こうして主イエスはローマ総督ピラトのもとで十字架刑に処せられることになったのです。使徒信条に「ポンテオ・ピラトのもとに苦しみを受け、十字架につけられ」とある通りです。
しかしなぜ、使徒信条に「ポンテオ・ピラト」という異邦人の名があえて記されているのでしょうか。それは、一つには主イエスの十字架の出来事がこの世の歴史の現実の中で実際に起こった出来事であることを強調するためです。もう一つは、主イエスの十字架の出来事が異邦人、即ち、主イエスを信じる信仰に直接関わりのない人間も主イエスの十字架の死に関わりがあること、つまり、すべての人間が主イエスを十字架につける罪を持っていることを言わんとするためです。
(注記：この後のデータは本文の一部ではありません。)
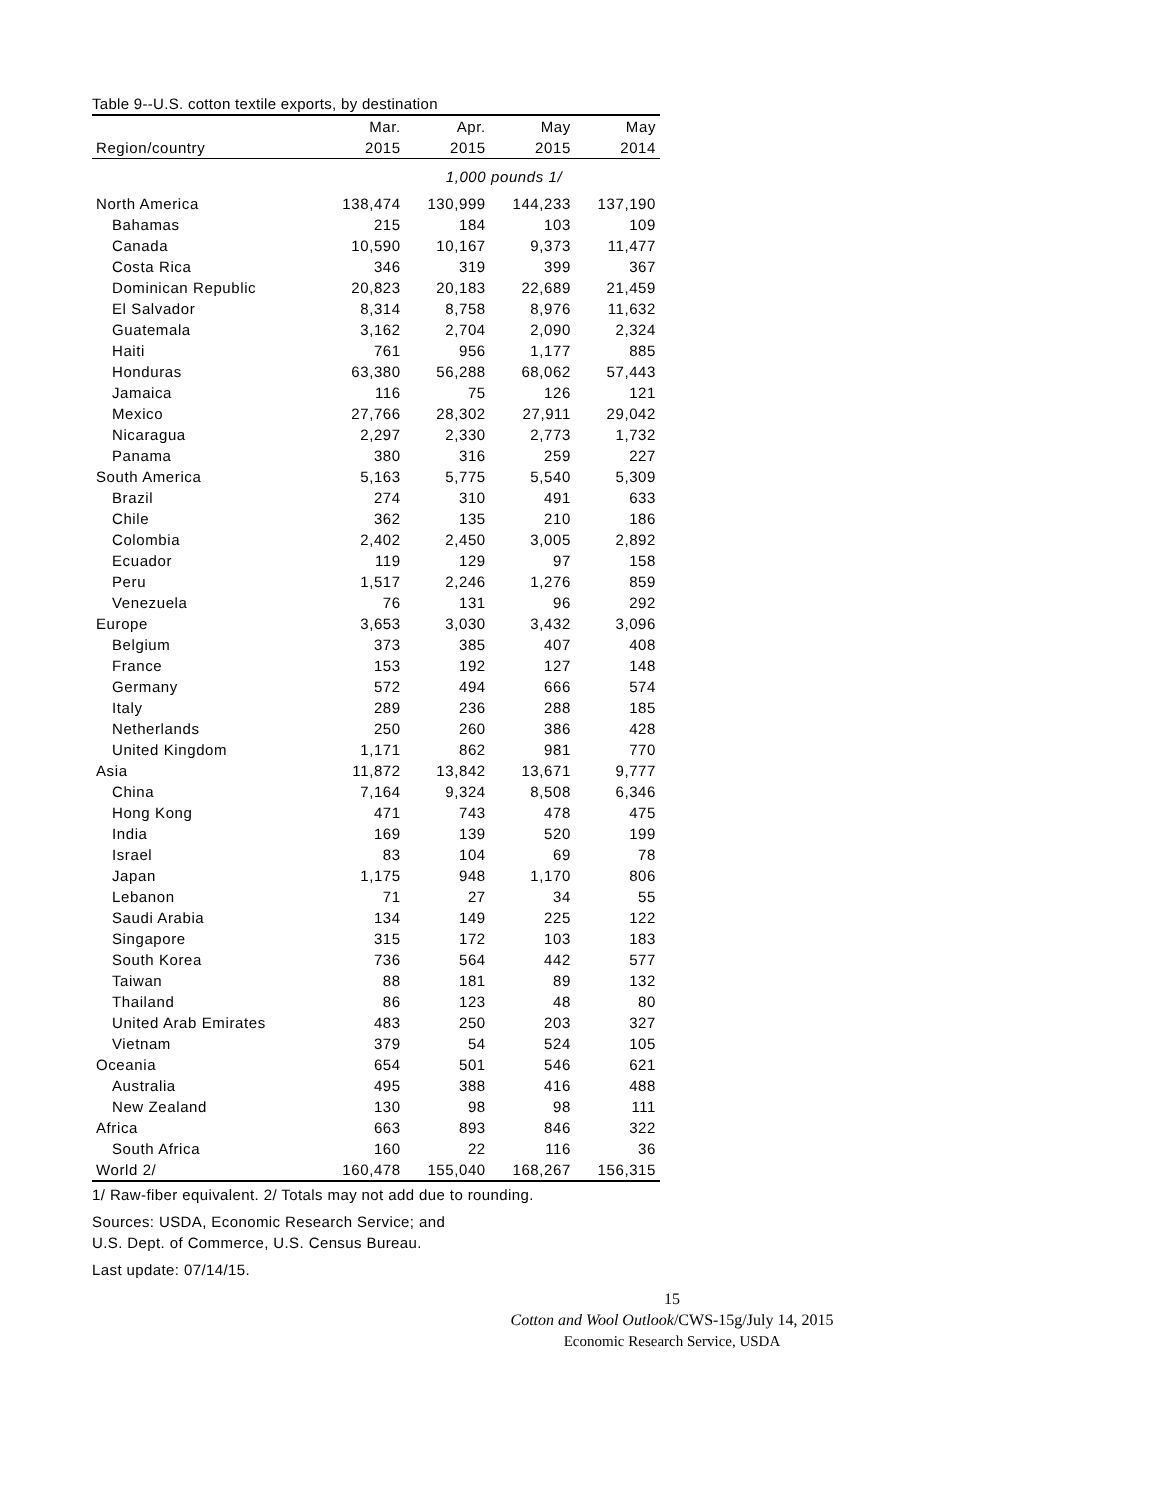Table 9--U.S. cotton textile exports, by destination
| | Mar. | Apr. | May | May |
| --- | --- | --- | --- | --- |
| Region/country | 2015 | 2015 | 2015 | 2014 |
| 1,000 pounds 1/ | | | | |
| North America | 138,474 | 130,999 | 144,233 | 137,190 |
| Bahamas | 215 | 184 | 103 | 109 |
| Canada | 10,590 | 10,167 | 9,373 | 11,477 |
| Costa Rica | 346 | 319 | 399 | 367 |
| Dominican Republic | 20,823 | 20,183 | 22,689 | 21,459 |
| El Salvador | 8,314 | 8,758 | 8,976 | 11,632 |
| Guatemala | 3,162 | 2,704 | 2,090 | 2,324 |
| Haiti | 761 | 956 | 1,177 | 885 |
| Honduras | 63,380 | 56,288 | 68,062 | 57,443 |
| Jamaica | 116 | 75 | 126 | 121 |
| Mexico | 27,766 | 28,302 | 27,911 | 29,042 |
| Nicaragua | 2,297 | 2,330 | 2,773 | 1,732 |
| Panama | 380 | 316 | 259 | 227 |
| South America | 5,163 | 5,775 | 5,540 | 5,309 |
| Brazil | 274 | 310 | 491 | 633 |
| Chile | 362 | 135 | 210 | 186 |
| Colombia | 2,402 | 2,450 | 3,005 | 2,892 |
| Ecuador | 119 | 129 | 97 | 158 |
| Peru | 1,517 | 2,246 | 1,276 | 859 |
| Venezuela | 76 | 131 | 96 | 292 |
| Europe | 3,653 | 3,030 | 3,432 | 3,096 |
| Belgium | 373 | 385 | 407 | 408 |
| France | 153 | 192 | 127 | 148 |
| Germany | 572 | 494 | 666 | 574 |
| Italy | 289 | 236 | 288 | 185 |
| Netherlands | 250 | 260 | 386 | 428 |
| United Kingdom | 1,171 | 862 | 981 | 770 |
| Asia | 11,872 | 13,842 | 13,671 | 9,777 |
| China | 7,164 | 9,324 | 8,508 | 6,346 |
| Hong Kong | 471 | 743 | 478 | 475 |
| India | 169 | 139 | 520 | 199 |
| Israel | 83 | 104 | 69 | 78 |
| Japan | 1,175 | 948 | 1,170 | 806 |
| Lebanon | 71 | 27 | 34 | 55 |
| Saudi Arabia | 134 | 149 | 225 | 122 |
| Singapore | 315 | 172 | 103 | 183 |
| South Korea | 736 | 564 | 442 | 577 |
| Taiwan | 88 | 181 | 89 | 132 |
| Thailand | 86 | 123 | 48 | 80 |
| United Arab Emirates | 483 | 250 | 203 | 327 |
| Vietnam | 379 | 54 | 524 | 105 |
| Oceania | 654 | 501 | 546 | 621 |
| Australia | 495 | 388 | 416 | 488 |
| New Zealand | 130 | 98 | 98 | 111 |
| Africa | 663 | 893 | 846 | 322 |
| South Africa | 160 | 22 | 116 | 36 |
| World 2/ | 160,478 | 155,040 | 168,267 | 156,315 |
1/ Raw-fiber equivalent. 2/ Totals may not add due to rounding.
Sources: USDA, Economic Research Service; and
U.S. Dept. of Commerce, U.S. Census Bureau.
Last update: 07/14/15.
15
Cotton and Wool Outlook/CWS-15g/July 14, 2015
Economic Research Service, USDA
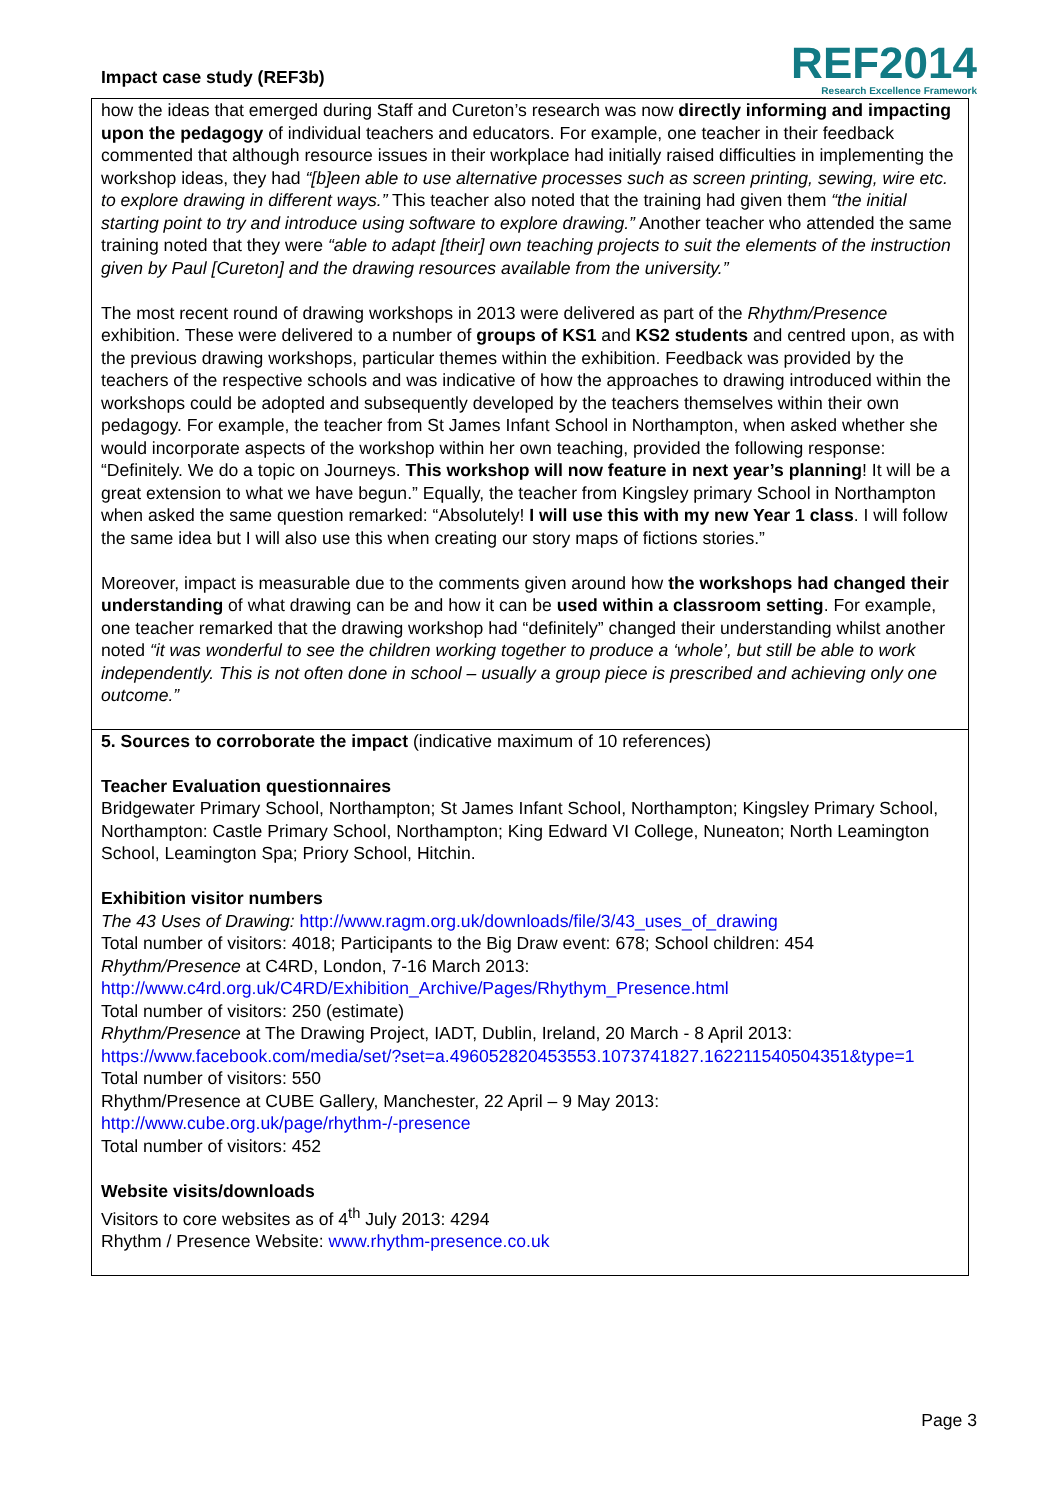Impact case study (REF3b)
REF2014
Research Excellence Framework
how the ideas that emerged during Staff and Cureton’s research was now directly informing and impacting upon the pedagogy of individual teachers and educators. For example, one teacher in their feedback commented that although resource issues in their workplace had initially raised difficulties in implementing the workshop ideas, they had “[b]een able to use alternative processes such as screen printing, sewing, wire etc. to explore drawing in different ways.” This teacher also noted that the training had given them “the initial starting point to try and introduce using software to explore drawing.” Another teacher who attended the same training noted that they were “able to adapt [their] own teaching projects to suit the elements of the instruction given by Paul [Cureton] and the drawing resources available from the university.”
The most recent round of drawing workshops in 2013 were delivered as part of the Rhythm/Presence exhibition. These were delivered to a number of groups of KS1 and KS2 students and centred upon, as with the previous drawing workshops, particular themes within the exhibition. Feedback was provided by the teachers of the respective schools and was indicative of how the approaches to drawing introduced within the workshops could be adopted and subsequently developed by the teachers themselves within their own pedagogy. For example, the teacher from St James Infant School in Northampton, when asked whether she would incorporate aspects of the workshop within her own teaching, provided the following response: “Definitely. We do a topic on Journeys. This workshop will now feature in next year’s planning! It will be a great extension to what we have begun.” Equally, the teacher from Kingsley primary School in Northampton when asked the same question remarked: “Absolutely! I will use this with my new Year 1 class. I will follow the same idea but I will also use this when creating our story maps of fictions stories.”
Moreover, impact is measurable due to the comments given around how the workshops had changed their understanding of what drawing can be and how it can be used within a classroom setting. For example, one teacher remarked that the drawing workshop had “definitely” changed their understanding whilst another noted “it was wonderful to see the children working together to produce a ‘whole’, but still be able to work independently. This is not often done in school – usually a group piece is prescribed and achieving only one outcome.”
5. Sources to corroborate the impact (indicative maximum of 10 references)
Teacher Evaluation questionnaires
Bridgewater Primary School, Northampton; St James Infant School, Northampton; Kingsley Primary School, Northampton: Castle Primary School, Northampton; King Edward VI College, Nuneaton; North Leamington School, Leamington Spa; Priory School, Hitchin.
Exhibition visitor numbers
The 43 Uses of Drawing: http://www.ragm.org.uk/downloads/file/3/43_uses_of_drawing
Total number of visitors: 4018; Participants to the Big Draw event: 678; School children: 454
Rhythm/Presence at C4RD, London, 7-16 March 2013:
http://www.c4rd.org.uk/C4RD/Exhibition_Archive/Pages/Rhythym_Presence.html
Total number of visitors: 250 (estimate)
Rhythm/Presence at The Drawing Project, IADT, Dublin, Ireland, 20 March - 8 April 2013:
https://www.facebook.com/media/set/?set=a.496052820453553.1073741827.162211540504351&type=1
Total number of visitors: 550
Rhythm/Presence at CUBE Gallery, Manchester, 22 April – 9 May 2013:
http://www.cube.org.uk/page/rhythm-/-presence
Total number of visitors: 452
Website visits/downloads
Visitors to core websites as of 4<sup>th</sup> July 2013: 4294
Rhythm / Presence Website: www.rhythm-presence.co.uk
Page 3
ピラトは祭司長たちがイエスを引き渡したのがねたみのためであることを知っていたし(10節)、イエスには十字架刑に当たる罪がないことを知っていたのですから(13節)、イエスを無罪放免にすることができたのです。それにもかかわらず、群衆を恐れて(15節)主イエスの十字架刑を認めたところに政治家としてのまた人間としてのピラトの罪があったのではないでしょうか。